Konstfack’s research platform Heritage, Culture, Community has invited the research environment Textile Heritage to organize a research seminar. Textile Heritage is a research environment led by professor Maja Gunn, funded by the Swedish Research Council for 2025–2030, which explores museum textile collections.
The research seminar transfer/translate/reconstruct: methods of exploring museum collections takes its starting point in work with museum collections and methods for conducting research on, with, and through artistic practice. The seminar is moderated by Maja Gunn and includes presentations by professor Julia Binter; artist and scholar Banji Chona; artist Matilda Dominique; and researcher Frida Hållander. The seminar concludes with a joint discussion and reflection.
Prof. Dr. Maja Gunn is professor and research leader at the Department of Crafts, Konstfack. She leads Konstfack’s research platform Heritage, Culture, Community and is also the head of the artistic research environment Textile Heritage, funded by the Swedish Research Council (2025–2030).
Prof. Dr. Julia Binter, University of Bonn, is a social anthropologist with a background in theatre, film, and media studies, specializing in material culture and critical museum and heritage studies. She works across transdisciplinary contexts and with diverse stakeholders, focusing on the colonial entanglements of museums and developing innovative ways to bring different forms of knowledge about collections into dialogue.

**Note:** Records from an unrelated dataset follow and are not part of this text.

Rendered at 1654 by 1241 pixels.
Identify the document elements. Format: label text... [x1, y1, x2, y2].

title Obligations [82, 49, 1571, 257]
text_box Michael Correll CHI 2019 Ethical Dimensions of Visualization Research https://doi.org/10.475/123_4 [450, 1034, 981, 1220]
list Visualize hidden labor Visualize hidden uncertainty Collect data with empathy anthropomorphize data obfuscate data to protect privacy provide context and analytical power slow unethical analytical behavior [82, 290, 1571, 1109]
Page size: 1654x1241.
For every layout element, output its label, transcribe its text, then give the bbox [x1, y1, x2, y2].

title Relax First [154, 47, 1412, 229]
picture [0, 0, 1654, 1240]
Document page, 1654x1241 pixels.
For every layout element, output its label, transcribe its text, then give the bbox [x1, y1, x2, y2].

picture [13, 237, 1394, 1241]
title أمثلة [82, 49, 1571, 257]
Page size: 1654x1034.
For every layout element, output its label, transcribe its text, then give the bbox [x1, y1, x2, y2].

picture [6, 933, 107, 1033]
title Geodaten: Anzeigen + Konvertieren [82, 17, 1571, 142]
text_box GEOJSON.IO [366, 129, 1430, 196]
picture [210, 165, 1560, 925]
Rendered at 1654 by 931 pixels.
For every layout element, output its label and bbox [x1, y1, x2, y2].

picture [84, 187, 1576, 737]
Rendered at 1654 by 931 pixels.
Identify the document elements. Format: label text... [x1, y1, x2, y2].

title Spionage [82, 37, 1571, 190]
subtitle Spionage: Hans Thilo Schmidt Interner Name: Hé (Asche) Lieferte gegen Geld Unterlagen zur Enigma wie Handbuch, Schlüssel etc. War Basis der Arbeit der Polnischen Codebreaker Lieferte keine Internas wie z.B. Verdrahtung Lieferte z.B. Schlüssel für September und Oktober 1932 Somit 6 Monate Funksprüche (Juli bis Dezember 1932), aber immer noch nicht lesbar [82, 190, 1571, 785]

Scholar and artist of Zambezian Earth, Banji Chona explores relationality, ancestral continuities, and reclamation. Working through storytelling and community engagement, she challenges colonial ways of knowing and develops alternatives, centered on her methodology, Radical Zambezian Reimagination. She is currently an artist-in-residence at the research environment Textile Heritage, in collaboration with the Ethnographic Museum, Southnord, NKF, and IASPIS.
Artist Matilda Dominique is a Stockholm based weaver who’s practice touch upon spatial and bodily perception through scale, movement and collective processes in order to highlight domestic textile objects as well as the processes of making them. Her works include in-depth explorations of weave techniques as sculptural, spatial and historically layered structures as well as monumental, collaborative and site specific performances where the body and weaving tool becomes one and the same. April 2026 she was an artist-in-residence at the research environment Textile Heritage.
Dr. Frida Hållander is a researcher at Konstfack, working in the research environment Textile Heritage. In her research, she has focused particularly on crafts in relation to class, gender and labor. Within Textile Heritage, she primarily works with the collections at the Textile Museum of Sweden and the Röhsska Museum.